South Australia’s high school certification authority risked sending out late or inaccurate exam results to the state’s school leavers as recently as 2011, an independent investigation has found, and substandard IT has copped the blame.

Shaky IT threatens school leaver results in SA

The report into business processes of the the South Australian Certificate of Education (SACE) Board was handed to the Department of Education in September last year, but has only recently been made public via a freedom of information request by opposition MP David Pisoni.

The SACE caused waves back in the 1990s when students didn’t receive their results on time due to processing faults, the report said, and history threatened to repeat itself in 2011.

The investigation found that the SACE Board – which oversees the collection and marking of the final high school examination program – is “fundamentally suited to high levels of computerisation” but is being held back by an unsustainable funding model.

The report has complained of generally inadequate funding levels described as “well short of what would be required for maintaining the status quo, let alone meeting the demands for e-business” – intermittently punctuated with sizeable cash injections for short term initiatives.

“The significant funding shortfall has been masked to some extent by periodic injections of special purpose funding but that is a dangerous strategy when the business need is so constant, or even increasing.”

- SACE Board Information Services Independent Review of Resources & Directions

The consequence of this long-term uncertainty is a reliance on paper-based manual processes that the review team said was “hard to imagine” in contemporary times.

In a normal year the SACE will manually scan 180,000 sheets of paper including exam marks sheets, registration slips and feedback forms, it found.

While funding has been forthcoming to remediate the situation in the past, the report points out that on repeated occasions this money reserved for IT has been diverted away to other purposes.

######

• [Brief]
Carry on the article about the SACE Board's IT troubles, starting right after its final sentence.

• [Dataset entries]
######

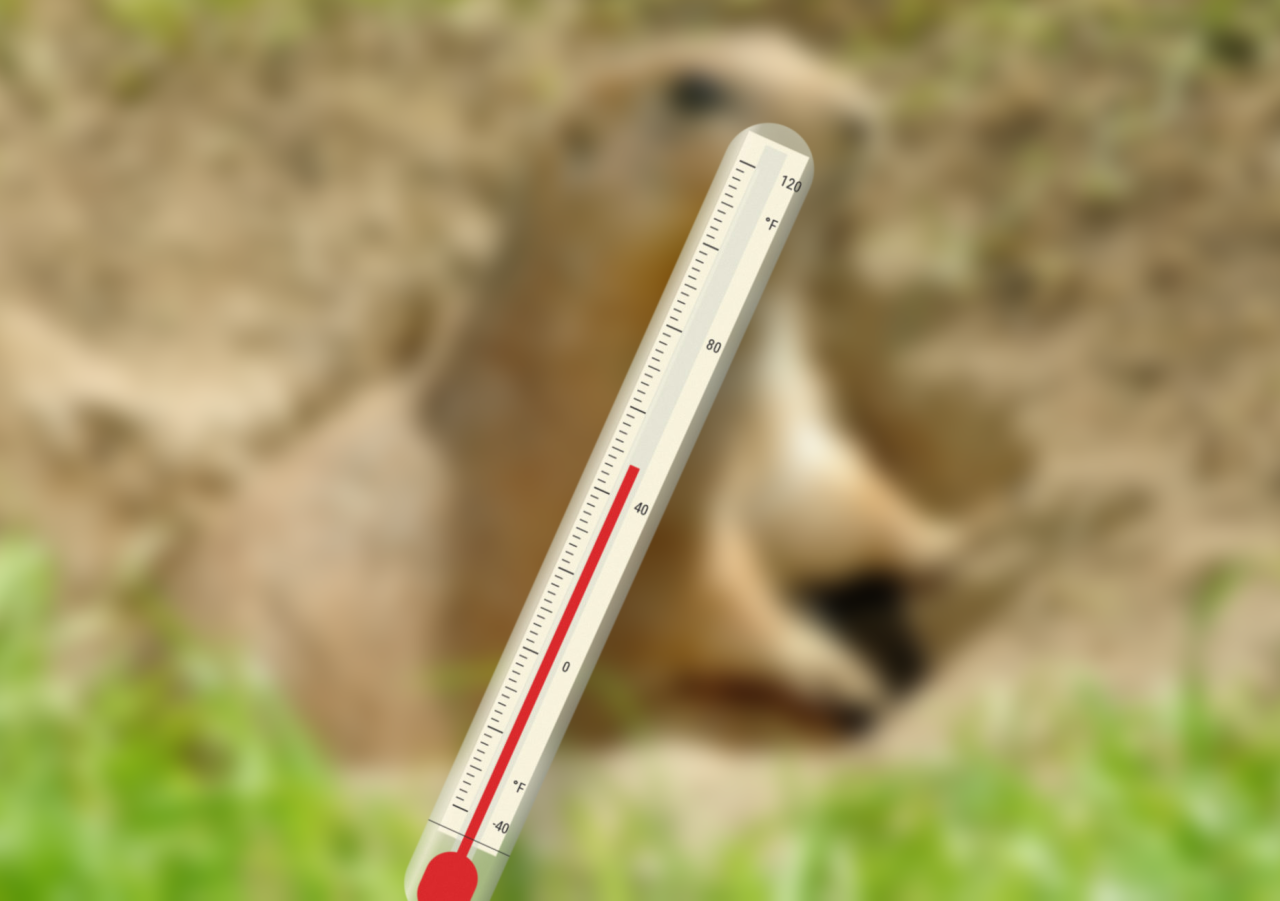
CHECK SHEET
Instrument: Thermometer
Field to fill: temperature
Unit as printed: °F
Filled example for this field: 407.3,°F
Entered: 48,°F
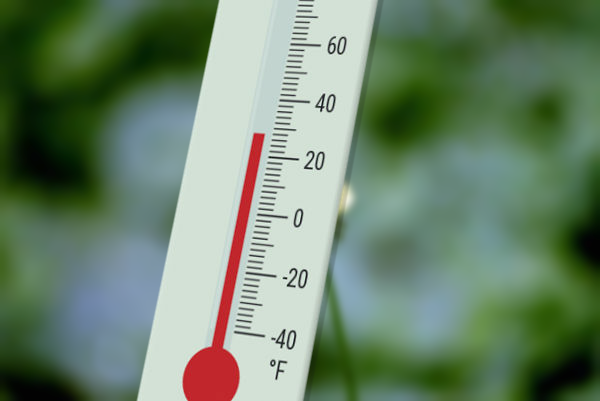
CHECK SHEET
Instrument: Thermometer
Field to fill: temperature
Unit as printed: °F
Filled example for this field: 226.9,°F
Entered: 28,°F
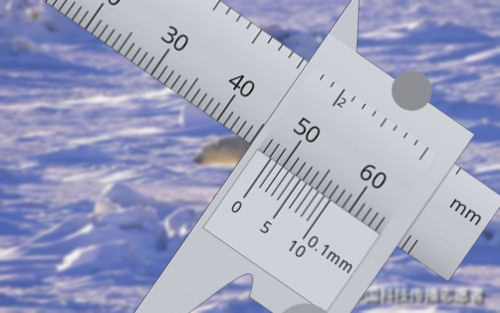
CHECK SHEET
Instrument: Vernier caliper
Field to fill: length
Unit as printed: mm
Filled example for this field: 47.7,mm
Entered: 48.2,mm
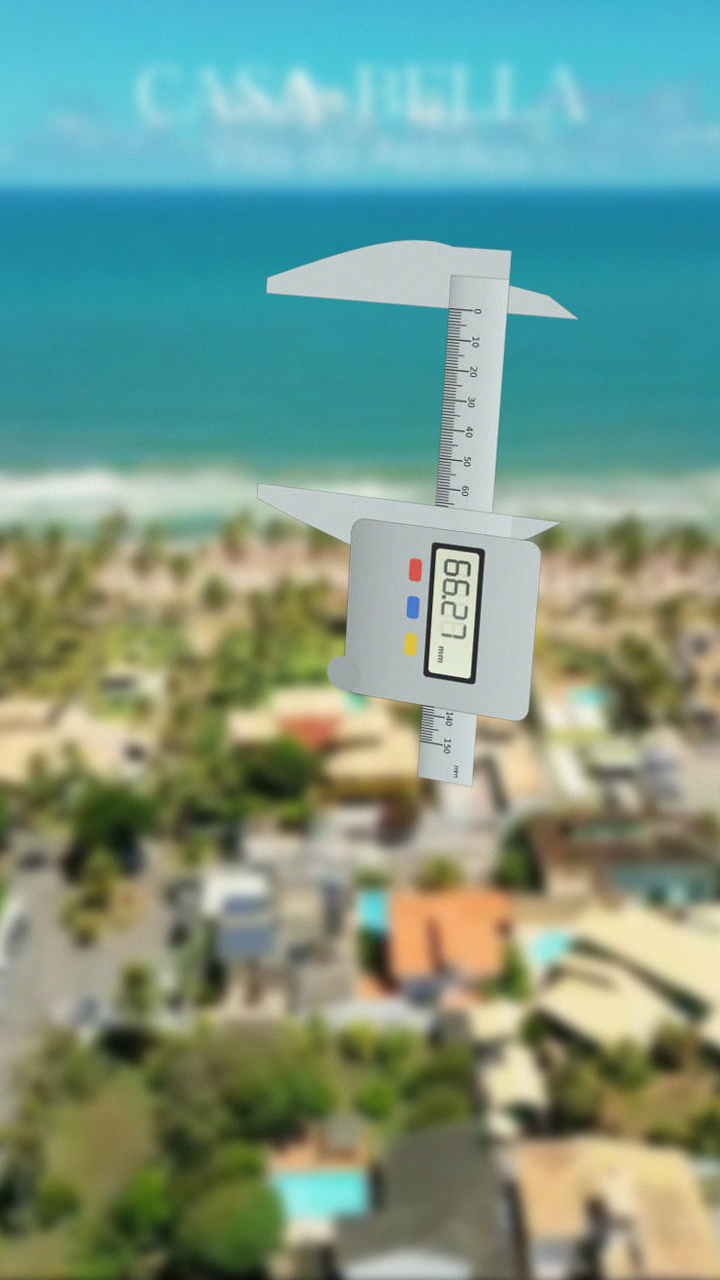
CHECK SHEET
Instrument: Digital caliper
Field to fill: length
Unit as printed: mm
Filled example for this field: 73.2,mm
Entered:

######

• [Answer section]
In 2006-07 only $5 million of $7.3 million allocated to upgrading IT to meet the demands of a new SACE format ultimately filtered through to technology expenditure. Again in 2010-11 $8.2 million was set aside for the “rejuvenation” of SACE software, of which a “significant portion” was spent on other areas.

An additional consequence of the funding dynamism is a huge reliance on short-term and contract labour – which comprises as much as 60 percent of the small IT workforce – preventing the SACE Board from building its internal knowledge and skills, the report said.

The report has recommended that special project funding and ongoing funding be bundled into a single sustained budget stream.

South Australian Education Minister Jennifer Rankine, however, has defended the level of funding given to the authority.

Her office pointed to yet another injection - this time for $7.6 million - in 2012 which has already paid for subject specific websites for teachers, electronic submission of school assessment marks and a new enrolment management system.

It will also cover a new data warehouse that is yet to be completed.

"The State Government is committed to working with the SACE Board to meet the Board’s longer-term ICT requirements," said a spokesperson for the minister.